[Saved data entries]
****
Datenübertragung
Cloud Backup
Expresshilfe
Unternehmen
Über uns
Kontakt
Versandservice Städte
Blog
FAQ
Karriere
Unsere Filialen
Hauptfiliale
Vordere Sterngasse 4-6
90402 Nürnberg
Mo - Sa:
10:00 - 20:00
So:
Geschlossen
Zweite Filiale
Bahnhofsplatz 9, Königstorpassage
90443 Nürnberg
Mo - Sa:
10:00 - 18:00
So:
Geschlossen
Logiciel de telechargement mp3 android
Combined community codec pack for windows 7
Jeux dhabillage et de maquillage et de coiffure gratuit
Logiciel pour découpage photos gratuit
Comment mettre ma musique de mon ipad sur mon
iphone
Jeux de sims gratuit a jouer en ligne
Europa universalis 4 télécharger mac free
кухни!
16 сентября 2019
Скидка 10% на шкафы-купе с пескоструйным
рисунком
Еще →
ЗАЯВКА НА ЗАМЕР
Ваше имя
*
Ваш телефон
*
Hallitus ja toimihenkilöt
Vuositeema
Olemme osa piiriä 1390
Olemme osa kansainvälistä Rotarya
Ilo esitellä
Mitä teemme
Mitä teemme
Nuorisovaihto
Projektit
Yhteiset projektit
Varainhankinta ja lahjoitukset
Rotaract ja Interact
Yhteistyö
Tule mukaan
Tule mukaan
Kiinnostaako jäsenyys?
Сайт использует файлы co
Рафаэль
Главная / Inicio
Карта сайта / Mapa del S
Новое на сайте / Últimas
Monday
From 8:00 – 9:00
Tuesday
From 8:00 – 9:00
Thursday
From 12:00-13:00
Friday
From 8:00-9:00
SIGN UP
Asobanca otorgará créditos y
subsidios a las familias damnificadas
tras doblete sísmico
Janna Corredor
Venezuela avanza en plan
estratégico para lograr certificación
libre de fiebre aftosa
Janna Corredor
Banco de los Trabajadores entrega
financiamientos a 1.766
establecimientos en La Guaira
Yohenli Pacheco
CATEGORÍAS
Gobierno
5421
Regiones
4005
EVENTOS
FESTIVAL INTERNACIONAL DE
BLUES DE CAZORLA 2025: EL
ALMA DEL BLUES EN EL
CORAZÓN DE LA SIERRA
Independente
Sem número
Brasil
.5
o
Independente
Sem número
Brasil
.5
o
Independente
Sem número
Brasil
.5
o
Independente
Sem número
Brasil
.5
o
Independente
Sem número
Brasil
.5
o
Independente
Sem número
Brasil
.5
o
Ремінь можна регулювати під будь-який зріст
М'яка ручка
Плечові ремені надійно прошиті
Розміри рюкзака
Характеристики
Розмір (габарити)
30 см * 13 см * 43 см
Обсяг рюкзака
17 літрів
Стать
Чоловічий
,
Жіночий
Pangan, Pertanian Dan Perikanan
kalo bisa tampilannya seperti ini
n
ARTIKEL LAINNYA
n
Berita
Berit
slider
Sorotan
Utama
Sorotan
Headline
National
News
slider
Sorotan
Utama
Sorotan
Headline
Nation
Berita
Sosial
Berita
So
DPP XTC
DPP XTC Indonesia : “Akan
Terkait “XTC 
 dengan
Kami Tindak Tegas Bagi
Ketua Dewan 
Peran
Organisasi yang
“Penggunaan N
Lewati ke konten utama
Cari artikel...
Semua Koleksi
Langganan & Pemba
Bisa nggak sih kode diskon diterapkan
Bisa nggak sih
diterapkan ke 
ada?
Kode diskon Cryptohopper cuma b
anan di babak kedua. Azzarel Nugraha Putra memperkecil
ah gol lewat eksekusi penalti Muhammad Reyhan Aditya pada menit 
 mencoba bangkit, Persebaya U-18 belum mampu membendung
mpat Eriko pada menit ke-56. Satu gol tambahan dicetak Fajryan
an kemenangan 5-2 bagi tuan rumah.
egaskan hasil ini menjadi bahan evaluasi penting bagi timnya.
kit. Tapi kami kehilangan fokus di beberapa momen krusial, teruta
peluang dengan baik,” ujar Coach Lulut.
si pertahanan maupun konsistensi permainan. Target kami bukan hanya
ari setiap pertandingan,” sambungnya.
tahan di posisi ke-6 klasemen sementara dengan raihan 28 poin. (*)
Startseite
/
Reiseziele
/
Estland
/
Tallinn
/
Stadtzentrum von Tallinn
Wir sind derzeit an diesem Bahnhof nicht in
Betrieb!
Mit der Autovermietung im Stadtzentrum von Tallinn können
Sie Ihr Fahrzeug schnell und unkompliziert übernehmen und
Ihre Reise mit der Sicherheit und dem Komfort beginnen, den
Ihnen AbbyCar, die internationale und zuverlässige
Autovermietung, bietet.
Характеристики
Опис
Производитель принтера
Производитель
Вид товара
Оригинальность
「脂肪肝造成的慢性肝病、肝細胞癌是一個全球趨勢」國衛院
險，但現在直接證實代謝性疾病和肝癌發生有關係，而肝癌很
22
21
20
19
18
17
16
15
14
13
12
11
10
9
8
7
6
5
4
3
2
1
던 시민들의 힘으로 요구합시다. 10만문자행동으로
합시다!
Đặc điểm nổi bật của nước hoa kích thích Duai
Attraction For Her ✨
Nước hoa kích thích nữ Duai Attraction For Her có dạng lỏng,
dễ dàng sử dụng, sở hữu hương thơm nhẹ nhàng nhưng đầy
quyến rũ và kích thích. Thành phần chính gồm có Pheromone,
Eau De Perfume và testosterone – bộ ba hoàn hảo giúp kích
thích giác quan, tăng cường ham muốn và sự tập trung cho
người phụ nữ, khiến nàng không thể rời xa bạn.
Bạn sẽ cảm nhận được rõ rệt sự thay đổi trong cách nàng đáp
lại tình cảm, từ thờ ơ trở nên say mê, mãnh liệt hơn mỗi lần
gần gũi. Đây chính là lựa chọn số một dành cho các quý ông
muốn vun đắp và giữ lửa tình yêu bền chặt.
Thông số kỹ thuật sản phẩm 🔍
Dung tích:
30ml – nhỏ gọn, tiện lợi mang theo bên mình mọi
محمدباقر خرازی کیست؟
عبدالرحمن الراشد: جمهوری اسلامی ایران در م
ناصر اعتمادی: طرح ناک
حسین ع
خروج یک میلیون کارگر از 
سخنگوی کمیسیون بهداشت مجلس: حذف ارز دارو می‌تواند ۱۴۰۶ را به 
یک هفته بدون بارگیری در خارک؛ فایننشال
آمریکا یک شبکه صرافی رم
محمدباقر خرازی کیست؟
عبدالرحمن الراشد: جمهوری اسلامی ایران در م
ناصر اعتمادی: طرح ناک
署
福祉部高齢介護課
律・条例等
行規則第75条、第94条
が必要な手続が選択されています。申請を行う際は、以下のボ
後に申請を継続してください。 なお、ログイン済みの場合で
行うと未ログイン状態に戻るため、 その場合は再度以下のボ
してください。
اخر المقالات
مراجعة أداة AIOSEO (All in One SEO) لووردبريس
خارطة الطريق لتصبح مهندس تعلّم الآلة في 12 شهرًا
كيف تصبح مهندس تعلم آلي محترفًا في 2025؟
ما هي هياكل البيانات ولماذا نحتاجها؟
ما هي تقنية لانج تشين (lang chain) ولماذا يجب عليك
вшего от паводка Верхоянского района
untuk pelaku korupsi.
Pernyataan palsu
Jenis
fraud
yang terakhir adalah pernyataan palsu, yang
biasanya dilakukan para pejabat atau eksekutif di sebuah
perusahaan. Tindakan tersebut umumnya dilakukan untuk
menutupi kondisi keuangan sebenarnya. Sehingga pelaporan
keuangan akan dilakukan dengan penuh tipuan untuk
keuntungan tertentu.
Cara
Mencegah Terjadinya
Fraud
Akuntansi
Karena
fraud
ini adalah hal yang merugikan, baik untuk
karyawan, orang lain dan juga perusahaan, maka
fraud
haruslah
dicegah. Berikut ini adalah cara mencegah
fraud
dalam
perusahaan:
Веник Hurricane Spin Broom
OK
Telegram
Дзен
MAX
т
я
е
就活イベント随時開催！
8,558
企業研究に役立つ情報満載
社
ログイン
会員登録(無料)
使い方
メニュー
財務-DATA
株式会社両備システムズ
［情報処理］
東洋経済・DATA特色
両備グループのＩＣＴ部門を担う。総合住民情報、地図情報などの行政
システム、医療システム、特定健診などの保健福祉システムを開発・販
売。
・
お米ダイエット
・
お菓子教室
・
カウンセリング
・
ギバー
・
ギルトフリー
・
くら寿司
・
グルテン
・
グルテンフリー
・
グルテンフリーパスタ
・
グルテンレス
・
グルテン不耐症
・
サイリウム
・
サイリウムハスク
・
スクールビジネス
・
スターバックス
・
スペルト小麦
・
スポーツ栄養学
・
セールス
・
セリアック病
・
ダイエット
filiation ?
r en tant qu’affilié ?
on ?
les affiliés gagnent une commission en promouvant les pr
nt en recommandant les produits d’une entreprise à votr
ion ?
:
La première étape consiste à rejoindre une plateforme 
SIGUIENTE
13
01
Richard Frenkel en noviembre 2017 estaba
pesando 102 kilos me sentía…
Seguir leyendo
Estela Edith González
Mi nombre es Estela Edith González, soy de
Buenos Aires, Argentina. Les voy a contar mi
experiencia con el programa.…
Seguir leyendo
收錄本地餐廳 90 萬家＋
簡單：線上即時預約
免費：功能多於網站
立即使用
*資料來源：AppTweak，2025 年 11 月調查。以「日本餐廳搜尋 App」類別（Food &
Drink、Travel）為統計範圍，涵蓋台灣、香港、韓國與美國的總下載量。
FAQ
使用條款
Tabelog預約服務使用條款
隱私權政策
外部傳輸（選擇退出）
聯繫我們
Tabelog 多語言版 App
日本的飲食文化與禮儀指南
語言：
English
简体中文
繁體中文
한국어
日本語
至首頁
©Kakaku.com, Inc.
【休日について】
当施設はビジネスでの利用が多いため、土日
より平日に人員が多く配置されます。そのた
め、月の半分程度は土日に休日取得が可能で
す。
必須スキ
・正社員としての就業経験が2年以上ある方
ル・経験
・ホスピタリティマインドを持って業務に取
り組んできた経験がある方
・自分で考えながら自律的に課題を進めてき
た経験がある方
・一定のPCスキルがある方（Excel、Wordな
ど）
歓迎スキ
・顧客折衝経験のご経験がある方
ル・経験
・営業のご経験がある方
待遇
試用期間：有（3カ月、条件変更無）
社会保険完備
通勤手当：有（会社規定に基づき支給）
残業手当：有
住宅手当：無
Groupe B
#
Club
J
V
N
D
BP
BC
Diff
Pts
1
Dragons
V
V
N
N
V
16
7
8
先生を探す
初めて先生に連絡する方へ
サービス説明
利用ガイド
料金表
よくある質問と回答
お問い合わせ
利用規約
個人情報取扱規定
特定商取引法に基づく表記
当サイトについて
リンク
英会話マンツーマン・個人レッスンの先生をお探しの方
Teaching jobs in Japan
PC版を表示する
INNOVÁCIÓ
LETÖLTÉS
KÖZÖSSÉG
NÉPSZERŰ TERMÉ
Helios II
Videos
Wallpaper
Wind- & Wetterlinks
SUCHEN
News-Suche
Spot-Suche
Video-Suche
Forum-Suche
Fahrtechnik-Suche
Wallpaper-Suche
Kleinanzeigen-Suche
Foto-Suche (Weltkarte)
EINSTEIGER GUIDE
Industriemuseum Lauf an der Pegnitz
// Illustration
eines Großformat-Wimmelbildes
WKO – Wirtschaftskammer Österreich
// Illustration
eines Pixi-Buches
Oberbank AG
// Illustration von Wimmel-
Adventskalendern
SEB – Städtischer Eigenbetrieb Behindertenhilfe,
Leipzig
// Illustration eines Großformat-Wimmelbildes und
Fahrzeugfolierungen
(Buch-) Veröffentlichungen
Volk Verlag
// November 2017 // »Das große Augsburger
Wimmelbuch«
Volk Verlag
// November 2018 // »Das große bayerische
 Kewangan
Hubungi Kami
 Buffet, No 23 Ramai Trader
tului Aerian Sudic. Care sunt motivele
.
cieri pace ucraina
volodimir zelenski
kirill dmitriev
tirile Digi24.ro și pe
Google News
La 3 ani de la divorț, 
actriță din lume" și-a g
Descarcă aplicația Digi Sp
****
Description of the task.
Output the lines of the records above exactly as they appear, from the line containing "Ilo esitellä" through the line containing "mpat Eriko pada".

Solution for this task.
Ilo esitellä
Mitä teemme
Mitä teemme
Nuorisovaihto
Projektit
Yhteiset projektit
Varainhankinta ja lahjoitukset
Rotaract ja Interact
Yhteistyö
Tule mukaan
Tule mukaan
Kiinnostaako jäsenyys?
Сайт использует файлы co
Рафаэль
Главная / Inicio
Карта сайта / Mapa del S
Новое на сайте / Últimas
Monday
From 8:00 – 9:00
Tuesday
From 8:00 – 9:00
Thursday
From 12:00-13:00
Friday
From 8:00-9:00
SIGN UP
Asobanca otorgará créditos y
subsidios a las familias damnificadas
tras doblete sísmico
Janna Corredor
Venezuela avanza en plan
estratégico para lograr certificación
libre de fiebre aftosa
Janna Corredor
Banco de los Trabajadores entrega
financiamientos a 1.766
establecimientos en La Guaira
Yohenli Pacheco
CATEGORÍAS
Gobierno
5421
Regiones
4005
EVENTOS
FESTIVAL INTERNACIONAL DE
BLUES DE CAZORLA 2025: EL
ALMA DEL BLUES EN EL
CORAZÓN DE LA SIERRA
Independente
Sem número
Brasil
.5
o
Independente
Sem número
Brasil
.5
o
Independente
Sem número
Brasil
.5
o
Independente
Sem número
Brasil
.5
o
Independente
Sem número
Brasil
.5
o
Independente
Sem número
Brasil
.5
o
Ремінь можна регулювати під будь-який зріст
М'яка ручка
Плечові ремені надійно прошиті
Розміри рюкзака
Характеристики
Розмір (габарити)
30 см * 13 см * 43 см
Обсяг рюкзака
17 літрів
Стать
Чоловічий
,
Жіночий
Pangan, Pertanian Dan Perikanan
kalo bisa tampilannya seperti ini
n
ARTIKEL LAINNYA
n
Berita
Berit
slider
Sorotan
Utama
Sorotan
Headline
National
News
slider
Sorotan
Utama
Sorotan
Headline
Nation
Berita
Sosial
Berita
So
DPP XTC
DPP XTC Indonesia : “Akan
Terkait “XTC 
 dengan
Kami Tindak Tegas Bagi
Ketua Dewan 
Peran
Organisasi yang
“Penggunaan N
Lewati ke konten utama
Cari artikel...
Semua Koleksi
Langganan & Pemba
Bisa nggak sih kode diskon diterapkan
Bisa nggak sih
diterapkan ke 
ada?
Kode diskon Cryptohopper cuma b
anan di babak kedua. Azzarel Nugraha Putra memperkecil
ah gol lewat eksekusi penalti Muhammad Reyhan Aditya pada menit 
 mencoba bangkit, Persebaya U-18 belum mampu membendung
mpat Eriko pada menit ke-56. Satu gol tambahan dicetak Fajryan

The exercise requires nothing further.